Selected excerpt:
A proposal for a 1.4 percent tax on Northeast Georgia Health Systems’ revenues is better than the alternatives, the hospital’s president said.
As state lawmakers have spent the past three months scrounging for ways to fill holes in the state’s budget, hospitals have been a repeated target.
There were proposals by the governor to cut Medicaid reimbursements for physicians and remove an exemption that kept nonprofit hospitals from paying sales taxes. Another plan proposed a 1.6 percent tax on hospital revenues.
Each time, hospital groups bucked.
But over the weekend, state hospital groups brokered a deal with leaders of the Senate and House of Representatives, and on Tuesday, a key House committee approved a plan that would mean a 1.4 percent tax on hospital revenues beginning July 1.
The plan is expected to raise about $175 million.
Jim Gardner, president and chief executive officer of Northeast Georgia Health Systems in Gainesville, said hospitals agreed to the tax under the stipulation that the tax would sunset in three years. Lawmakers would not raise the tax rate during that period, and they would make an effort to avoid cuts to Medicaid.
“I have faith it’s going to happen,” Gardner said. “We’ll see.”
Gardner, who is involved with the Georgia Hospital Association, said the change of heart was a question of “being good corporate citizens” in trying to help lawmakers plug a gaping budget hole.

Task description: Decide whether each statement below agrees with the article on the hospital revenue tax, answering yes or no and quoting the words of the article that decide it. (a) The plan approved by the key House committee sets a 1.6 percent tax on hospital revenues. (b) The plan is expected to raise about $175 million. (c) Hospitals agreed to the tax on the condition that it would end after five years.

(Page-level text extractions)
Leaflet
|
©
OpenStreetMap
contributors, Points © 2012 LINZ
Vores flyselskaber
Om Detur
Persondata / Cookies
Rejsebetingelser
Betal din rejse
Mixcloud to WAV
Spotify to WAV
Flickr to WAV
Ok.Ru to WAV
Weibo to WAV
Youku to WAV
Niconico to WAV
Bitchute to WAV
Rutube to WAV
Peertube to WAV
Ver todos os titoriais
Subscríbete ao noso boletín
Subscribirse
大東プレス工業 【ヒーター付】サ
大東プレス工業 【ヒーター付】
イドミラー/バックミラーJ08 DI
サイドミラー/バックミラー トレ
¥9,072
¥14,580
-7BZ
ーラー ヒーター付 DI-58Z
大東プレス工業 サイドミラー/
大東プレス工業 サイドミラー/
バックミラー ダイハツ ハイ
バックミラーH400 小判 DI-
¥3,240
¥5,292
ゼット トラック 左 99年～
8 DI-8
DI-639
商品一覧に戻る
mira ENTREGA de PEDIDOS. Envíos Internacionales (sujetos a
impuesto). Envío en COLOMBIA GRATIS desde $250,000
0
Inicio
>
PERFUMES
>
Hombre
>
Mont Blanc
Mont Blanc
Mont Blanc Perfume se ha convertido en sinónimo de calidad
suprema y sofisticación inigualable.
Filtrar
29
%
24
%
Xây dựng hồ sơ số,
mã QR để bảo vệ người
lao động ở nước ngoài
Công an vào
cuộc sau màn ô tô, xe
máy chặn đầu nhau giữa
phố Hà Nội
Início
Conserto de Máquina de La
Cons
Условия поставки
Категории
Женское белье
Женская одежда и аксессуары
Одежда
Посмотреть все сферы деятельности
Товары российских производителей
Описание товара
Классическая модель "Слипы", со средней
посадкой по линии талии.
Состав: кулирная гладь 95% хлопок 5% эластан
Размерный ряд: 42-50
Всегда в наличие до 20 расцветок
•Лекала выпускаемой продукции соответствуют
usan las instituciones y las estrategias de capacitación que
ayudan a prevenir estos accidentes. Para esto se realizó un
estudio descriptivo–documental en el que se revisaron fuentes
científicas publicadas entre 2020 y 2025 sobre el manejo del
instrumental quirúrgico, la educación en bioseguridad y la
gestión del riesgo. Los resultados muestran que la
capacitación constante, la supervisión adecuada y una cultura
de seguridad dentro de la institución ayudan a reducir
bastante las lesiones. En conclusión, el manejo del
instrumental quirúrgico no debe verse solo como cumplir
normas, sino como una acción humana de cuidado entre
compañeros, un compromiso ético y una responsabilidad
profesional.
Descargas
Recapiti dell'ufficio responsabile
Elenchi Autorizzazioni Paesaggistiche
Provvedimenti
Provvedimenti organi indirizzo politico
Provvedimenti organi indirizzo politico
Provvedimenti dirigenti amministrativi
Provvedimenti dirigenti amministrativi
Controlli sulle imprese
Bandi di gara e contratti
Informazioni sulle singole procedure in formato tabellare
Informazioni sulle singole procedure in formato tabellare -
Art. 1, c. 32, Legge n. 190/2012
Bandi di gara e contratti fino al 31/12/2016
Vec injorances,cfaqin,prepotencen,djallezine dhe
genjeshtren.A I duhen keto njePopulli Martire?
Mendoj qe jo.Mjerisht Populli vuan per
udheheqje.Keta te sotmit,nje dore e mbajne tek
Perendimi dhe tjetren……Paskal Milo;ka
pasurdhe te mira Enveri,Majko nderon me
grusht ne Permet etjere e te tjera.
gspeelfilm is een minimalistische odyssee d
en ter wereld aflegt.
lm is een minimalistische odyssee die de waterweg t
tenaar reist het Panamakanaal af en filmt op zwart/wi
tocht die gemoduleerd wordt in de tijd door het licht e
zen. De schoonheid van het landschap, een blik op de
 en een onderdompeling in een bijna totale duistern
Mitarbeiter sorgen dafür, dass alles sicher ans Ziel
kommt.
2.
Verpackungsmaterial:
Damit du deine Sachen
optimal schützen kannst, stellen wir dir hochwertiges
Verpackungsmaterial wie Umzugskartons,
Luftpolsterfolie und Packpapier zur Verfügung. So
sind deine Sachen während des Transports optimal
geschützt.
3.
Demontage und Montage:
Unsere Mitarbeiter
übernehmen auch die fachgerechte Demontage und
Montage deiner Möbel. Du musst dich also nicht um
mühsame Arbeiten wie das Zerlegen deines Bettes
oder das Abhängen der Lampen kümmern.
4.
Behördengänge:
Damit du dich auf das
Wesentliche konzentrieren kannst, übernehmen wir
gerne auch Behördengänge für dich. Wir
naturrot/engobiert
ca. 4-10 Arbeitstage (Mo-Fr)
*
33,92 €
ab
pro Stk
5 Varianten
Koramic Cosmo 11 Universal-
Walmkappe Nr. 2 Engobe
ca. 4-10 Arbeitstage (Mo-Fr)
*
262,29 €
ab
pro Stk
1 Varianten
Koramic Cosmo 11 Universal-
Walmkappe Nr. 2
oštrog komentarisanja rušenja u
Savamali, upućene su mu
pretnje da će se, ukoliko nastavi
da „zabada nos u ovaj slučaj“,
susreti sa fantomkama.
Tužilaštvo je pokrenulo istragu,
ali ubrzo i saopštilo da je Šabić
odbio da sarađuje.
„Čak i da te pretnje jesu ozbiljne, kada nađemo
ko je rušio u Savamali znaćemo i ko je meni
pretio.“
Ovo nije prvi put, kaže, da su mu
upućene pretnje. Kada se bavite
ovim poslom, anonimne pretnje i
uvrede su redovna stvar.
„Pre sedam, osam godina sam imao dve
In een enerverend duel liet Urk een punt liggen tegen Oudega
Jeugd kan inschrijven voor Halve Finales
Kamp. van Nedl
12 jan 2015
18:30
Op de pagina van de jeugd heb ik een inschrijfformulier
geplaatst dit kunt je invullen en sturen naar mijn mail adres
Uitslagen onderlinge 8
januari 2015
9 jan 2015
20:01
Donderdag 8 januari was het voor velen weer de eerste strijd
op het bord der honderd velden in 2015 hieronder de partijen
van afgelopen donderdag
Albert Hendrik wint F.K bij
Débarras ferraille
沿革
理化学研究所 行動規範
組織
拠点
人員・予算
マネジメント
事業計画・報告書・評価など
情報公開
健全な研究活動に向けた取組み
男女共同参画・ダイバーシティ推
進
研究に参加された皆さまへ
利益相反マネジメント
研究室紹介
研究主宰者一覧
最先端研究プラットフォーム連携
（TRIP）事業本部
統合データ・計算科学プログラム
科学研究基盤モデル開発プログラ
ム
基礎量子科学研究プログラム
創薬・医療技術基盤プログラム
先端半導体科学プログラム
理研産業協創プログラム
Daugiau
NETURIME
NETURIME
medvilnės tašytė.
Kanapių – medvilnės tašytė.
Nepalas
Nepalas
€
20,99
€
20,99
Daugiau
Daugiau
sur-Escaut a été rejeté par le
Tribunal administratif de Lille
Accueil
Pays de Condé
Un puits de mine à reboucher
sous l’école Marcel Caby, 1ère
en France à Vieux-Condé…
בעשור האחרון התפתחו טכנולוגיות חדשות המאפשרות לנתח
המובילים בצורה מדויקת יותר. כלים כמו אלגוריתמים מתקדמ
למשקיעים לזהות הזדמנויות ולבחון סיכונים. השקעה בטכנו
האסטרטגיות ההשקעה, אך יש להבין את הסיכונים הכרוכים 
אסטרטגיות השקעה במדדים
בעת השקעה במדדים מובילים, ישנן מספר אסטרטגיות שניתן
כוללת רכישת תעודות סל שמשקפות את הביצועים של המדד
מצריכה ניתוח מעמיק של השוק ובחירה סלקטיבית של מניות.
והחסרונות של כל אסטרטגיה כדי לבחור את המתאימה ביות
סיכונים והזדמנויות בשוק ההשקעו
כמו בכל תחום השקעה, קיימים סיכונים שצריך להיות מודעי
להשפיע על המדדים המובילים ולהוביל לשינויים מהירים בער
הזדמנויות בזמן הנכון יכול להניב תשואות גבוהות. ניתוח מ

Answer to this task:
(a) No: "a key House committee approved a plan that would mean a 1.4 percent tax on hospital revenues beginning July 1."
(b) Yes: "The plan is expected to raise about $175 million."
(c) No: "hospitals agreed to the tax under the stipulation that the tax would sunset in three years."